Lord, thank you for showing me that privilege is a much wider and deeper thing than I often think.  Amen.

A Place at the Table: Day 16

Friday – I had to take my daughter, Mary, back to the doctor for a second Friday in a row. It looks like her double ear infection is back. So, shopping will most likely have to wait until tomorrow unless things at the doctor go quickly.

While having coffee this morning, I realized I left my bread and peanut butter at church. That created another wrinkle in the day’s plan.  I’d either need to forego breakfast or eat rice + chickpeas twice.  Since trips to the pediatrician’s are notorious for dragging out, I decided to double up.  The stir fried chickpeas and green beans were fantastic once more. I think I could eat this stuff just about everyday – fast or no fast.

My decision proved to be a wise.  The waiting room was packed and all the pediatricians seemed to be running behind.  It was after 12:30pm by the time we left.  For lunch, I treated my daughters to Wendy’s.  Mary deserved something special for being a good patient, and Emma was owed a treat for her superb behavior on Wednesday.   Wendy’s was their unanimous choice. (Emma informed the pediatrician’s receptionist that Wendy’s has better pickles than McDonald’s).  Watching the girls eat their cheeseburgers and fries was one of the more difficult things I have done while on this fast.  Wendy’s was a much more challenging environment than the diner had been in week one.  The smells were more pronounced, and the burgers came with bacon.  I LOVE bacon.  The girls gobbled up every finger-licking bite and ten had Frosties to boot.  There were moments I wasn’t sure I could resist a forbidden #2 combo – but, thankfully, I  made it.

When I got home, I was starving but I wasn’t in the mood curried chickpeas and green beans again for some reason.  My “Asian” rice earlier in the week had been good, and since I saw that a bottle of soy sauce had appeared in the fridge, I decide to make a very basic fried rice.  (Maybe after Wendy’s I needed something with the word “fried” in the name).  I tossed some green beans and rice in a skillet with some oil and finished it with soy sauce and a splash of oyster sauce and sesame oil.  Awesome!   So awesome, in fact, I ate way too much.  All the rice I had cooked earlier in the day was gone.

Then, as I was practically licking my bowl, I had a realization: I’ve basically been cheating on this fast since day one.  I haven’t bought any oil or soy sauce.  I haven’t bought any spices or even salt for that matter.  There’s no way I could given my weekly food allowance.  Yet, I’ve been using them as if they were a given – and not just today.  I’ve been doing it since I sauteed my first chicken tender on day one.  I reached for the salt without even thinking.

All of us have to make one of those special grocery runs where we buy our oils, spices, and condiments.  They are not things we have to purchase every week.  Especially in the case of oils and spices, they last a long time (assuming you’re not deep frying or cooking large quantities).  But they are expensive.  Acquiring them is an investment.  I suppose I could assume that at some point, even living on a minimum wage income, I could find money to make that investment.  However, that’s a rather comfortable assumption for a middle class guy to make.   It’s such a shame – no, a tragedy.  The right spices can add phenomenal flavor to even the most basic ingredients.
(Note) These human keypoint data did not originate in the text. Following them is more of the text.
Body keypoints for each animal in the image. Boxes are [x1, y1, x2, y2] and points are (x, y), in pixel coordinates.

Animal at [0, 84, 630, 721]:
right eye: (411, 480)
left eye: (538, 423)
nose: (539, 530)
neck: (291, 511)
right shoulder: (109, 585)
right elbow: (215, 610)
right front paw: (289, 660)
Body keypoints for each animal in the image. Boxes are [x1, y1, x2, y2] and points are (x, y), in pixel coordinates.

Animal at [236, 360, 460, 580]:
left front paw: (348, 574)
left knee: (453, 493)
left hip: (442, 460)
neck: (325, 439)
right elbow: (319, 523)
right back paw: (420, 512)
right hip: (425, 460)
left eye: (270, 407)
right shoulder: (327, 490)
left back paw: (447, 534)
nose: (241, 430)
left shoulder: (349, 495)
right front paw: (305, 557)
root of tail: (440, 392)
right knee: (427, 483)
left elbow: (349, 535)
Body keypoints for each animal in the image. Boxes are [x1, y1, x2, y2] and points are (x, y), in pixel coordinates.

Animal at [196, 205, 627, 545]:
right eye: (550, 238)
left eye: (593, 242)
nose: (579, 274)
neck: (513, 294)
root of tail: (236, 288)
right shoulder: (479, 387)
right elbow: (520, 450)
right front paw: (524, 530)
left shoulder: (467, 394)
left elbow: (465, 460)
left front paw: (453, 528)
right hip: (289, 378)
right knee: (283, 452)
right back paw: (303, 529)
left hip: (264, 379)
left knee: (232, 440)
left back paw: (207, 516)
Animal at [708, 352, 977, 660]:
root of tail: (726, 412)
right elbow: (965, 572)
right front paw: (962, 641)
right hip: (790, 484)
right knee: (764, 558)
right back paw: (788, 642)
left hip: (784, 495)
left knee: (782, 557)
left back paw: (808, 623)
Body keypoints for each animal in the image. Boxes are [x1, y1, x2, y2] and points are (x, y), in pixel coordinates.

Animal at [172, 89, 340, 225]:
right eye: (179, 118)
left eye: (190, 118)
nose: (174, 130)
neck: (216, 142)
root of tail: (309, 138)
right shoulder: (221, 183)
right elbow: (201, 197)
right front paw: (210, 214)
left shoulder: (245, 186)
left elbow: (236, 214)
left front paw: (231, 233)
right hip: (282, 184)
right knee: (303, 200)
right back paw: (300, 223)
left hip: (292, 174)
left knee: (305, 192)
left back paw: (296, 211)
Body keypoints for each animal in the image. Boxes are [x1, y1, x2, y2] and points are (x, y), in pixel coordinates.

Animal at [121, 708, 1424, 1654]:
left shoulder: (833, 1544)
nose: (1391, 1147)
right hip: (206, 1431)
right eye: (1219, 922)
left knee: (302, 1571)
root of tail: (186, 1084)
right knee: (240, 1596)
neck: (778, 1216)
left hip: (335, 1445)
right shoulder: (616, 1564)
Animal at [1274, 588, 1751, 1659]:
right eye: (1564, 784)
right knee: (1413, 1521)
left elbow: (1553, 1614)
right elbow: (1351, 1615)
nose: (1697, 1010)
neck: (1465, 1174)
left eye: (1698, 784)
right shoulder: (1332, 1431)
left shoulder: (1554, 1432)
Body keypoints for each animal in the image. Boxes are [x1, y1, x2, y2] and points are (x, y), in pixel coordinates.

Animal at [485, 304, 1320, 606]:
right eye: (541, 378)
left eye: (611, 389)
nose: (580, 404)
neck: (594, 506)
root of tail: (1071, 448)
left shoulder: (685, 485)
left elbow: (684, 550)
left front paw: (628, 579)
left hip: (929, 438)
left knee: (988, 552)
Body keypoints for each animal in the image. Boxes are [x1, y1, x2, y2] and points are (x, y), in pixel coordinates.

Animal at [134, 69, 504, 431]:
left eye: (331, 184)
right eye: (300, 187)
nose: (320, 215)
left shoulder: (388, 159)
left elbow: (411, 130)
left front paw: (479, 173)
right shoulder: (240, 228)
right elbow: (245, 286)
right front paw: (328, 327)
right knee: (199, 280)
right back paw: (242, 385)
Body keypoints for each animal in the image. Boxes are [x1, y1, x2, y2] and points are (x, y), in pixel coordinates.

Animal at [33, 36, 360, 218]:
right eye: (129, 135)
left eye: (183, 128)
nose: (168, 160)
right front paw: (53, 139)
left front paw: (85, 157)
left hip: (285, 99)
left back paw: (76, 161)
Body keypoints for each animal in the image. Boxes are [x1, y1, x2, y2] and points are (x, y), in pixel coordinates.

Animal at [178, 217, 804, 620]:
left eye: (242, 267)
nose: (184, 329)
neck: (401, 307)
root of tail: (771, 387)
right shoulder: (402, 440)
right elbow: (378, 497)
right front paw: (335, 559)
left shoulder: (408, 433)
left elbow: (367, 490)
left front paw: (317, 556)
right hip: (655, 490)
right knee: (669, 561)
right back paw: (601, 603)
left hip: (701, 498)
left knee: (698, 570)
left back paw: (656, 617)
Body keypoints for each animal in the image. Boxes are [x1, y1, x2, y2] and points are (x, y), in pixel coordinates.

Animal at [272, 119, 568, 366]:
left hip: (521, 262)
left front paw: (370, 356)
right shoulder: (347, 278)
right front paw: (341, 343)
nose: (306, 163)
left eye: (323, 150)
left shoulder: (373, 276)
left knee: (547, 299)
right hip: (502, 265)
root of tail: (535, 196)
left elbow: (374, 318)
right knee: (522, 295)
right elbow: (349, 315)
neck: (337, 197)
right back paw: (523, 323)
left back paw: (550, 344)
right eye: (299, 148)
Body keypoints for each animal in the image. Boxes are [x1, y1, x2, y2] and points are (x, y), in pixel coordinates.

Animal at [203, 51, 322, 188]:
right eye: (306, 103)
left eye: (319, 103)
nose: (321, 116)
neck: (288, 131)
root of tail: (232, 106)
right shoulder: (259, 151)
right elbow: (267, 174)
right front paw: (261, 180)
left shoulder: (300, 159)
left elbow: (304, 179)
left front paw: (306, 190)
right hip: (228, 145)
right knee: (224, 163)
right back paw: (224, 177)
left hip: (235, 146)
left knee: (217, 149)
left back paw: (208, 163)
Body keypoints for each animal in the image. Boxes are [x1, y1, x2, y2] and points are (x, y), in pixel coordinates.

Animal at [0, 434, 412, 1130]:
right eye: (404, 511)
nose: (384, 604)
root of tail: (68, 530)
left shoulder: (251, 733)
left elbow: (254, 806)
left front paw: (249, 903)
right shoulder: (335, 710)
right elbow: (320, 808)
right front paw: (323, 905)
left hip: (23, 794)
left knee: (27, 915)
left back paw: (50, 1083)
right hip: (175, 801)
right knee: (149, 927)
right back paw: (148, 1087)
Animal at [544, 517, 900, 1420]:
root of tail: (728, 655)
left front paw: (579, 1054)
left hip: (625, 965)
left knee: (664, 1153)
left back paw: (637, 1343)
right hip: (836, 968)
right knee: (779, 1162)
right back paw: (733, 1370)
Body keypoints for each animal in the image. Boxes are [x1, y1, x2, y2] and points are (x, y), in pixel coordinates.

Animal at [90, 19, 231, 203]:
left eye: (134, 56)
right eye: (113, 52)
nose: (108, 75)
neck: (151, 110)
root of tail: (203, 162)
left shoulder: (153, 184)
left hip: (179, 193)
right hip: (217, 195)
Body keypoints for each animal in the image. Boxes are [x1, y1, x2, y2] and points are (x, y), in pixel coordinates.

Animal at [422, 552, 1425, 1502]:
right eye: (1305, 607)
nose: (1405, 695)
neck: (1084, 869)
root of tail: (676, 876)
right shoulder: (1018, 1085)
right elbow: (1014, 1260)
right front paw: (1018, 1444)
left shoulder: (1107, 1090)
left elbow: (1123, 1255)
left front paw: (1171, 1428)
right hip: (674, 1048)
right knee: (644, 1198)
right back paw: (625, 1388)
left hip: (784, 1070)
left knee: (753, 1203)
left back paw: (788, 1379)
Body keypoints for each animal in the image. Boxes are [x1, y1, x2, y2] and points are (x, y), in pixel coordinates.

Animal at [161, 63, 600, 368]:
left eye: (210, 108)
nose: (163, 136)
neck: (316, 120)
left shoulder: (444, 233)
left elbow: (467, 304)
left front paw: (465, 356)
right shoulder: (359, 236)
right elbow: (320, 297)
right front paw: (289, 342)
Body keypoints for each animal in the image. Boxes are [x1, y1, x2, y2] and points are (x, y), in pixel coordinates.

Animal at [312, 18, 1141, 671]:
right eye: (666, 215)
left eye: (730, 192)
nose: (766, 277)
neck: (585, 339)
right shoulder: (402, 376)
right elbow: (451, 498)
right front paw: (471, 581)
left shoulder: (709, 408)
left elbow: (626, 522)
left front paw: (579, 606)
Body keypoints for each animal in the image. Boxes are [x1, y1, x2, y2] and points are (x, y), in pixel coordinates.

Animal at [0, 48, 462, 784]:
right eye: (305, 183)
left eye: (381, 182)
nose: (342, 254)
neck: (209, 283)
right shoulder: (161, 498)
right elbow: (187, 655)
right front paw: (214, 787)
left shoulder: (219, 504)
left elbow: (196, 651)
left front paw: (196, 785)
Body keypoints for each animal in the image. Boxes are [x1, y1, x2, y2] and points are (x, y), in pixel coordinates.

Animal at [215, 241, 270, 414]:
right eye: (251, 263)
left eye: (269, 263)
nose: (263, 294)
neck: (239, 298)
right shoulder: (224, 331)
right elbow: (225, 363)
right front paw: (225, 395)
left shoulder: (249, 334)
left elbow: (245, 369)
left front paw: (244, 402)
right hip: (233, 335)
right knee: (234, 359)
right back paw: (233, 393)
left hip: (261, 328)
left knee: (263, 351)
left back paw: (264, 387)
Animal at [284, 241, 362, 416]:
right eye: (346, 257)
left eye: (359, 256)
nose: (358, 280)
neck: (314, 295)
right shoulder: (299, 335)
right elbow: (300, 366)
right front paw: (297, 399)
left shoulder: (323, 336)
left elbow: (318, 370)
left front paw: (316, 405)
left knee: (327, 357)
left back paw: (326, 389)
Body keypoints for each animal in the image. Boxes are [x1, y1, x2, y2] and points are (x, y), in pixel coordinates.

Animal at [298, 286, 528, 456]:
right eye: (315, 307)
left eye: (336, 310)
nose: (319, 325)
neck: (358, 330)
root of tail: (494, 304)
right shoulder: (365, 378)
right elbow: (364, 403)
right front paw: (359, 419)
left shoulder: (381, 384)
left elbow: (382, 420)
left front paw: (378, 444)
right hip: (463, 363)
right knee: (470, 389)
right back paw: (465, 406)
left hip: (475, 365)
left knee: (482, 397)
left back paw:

And they don’t just make food taste good; turmeric, ginger, garlic, and a host of other spices are good for you…if you can afford them.  If.   What a barrier this initial “startup” cost must be to learning how to cook healthier, more frugal meals.  

I am ending the day humbled.  Wow – the things we take for granted.

Lord, thank you for once again opening my eyes.  Help me to  see more deeply and clearly.  Amen.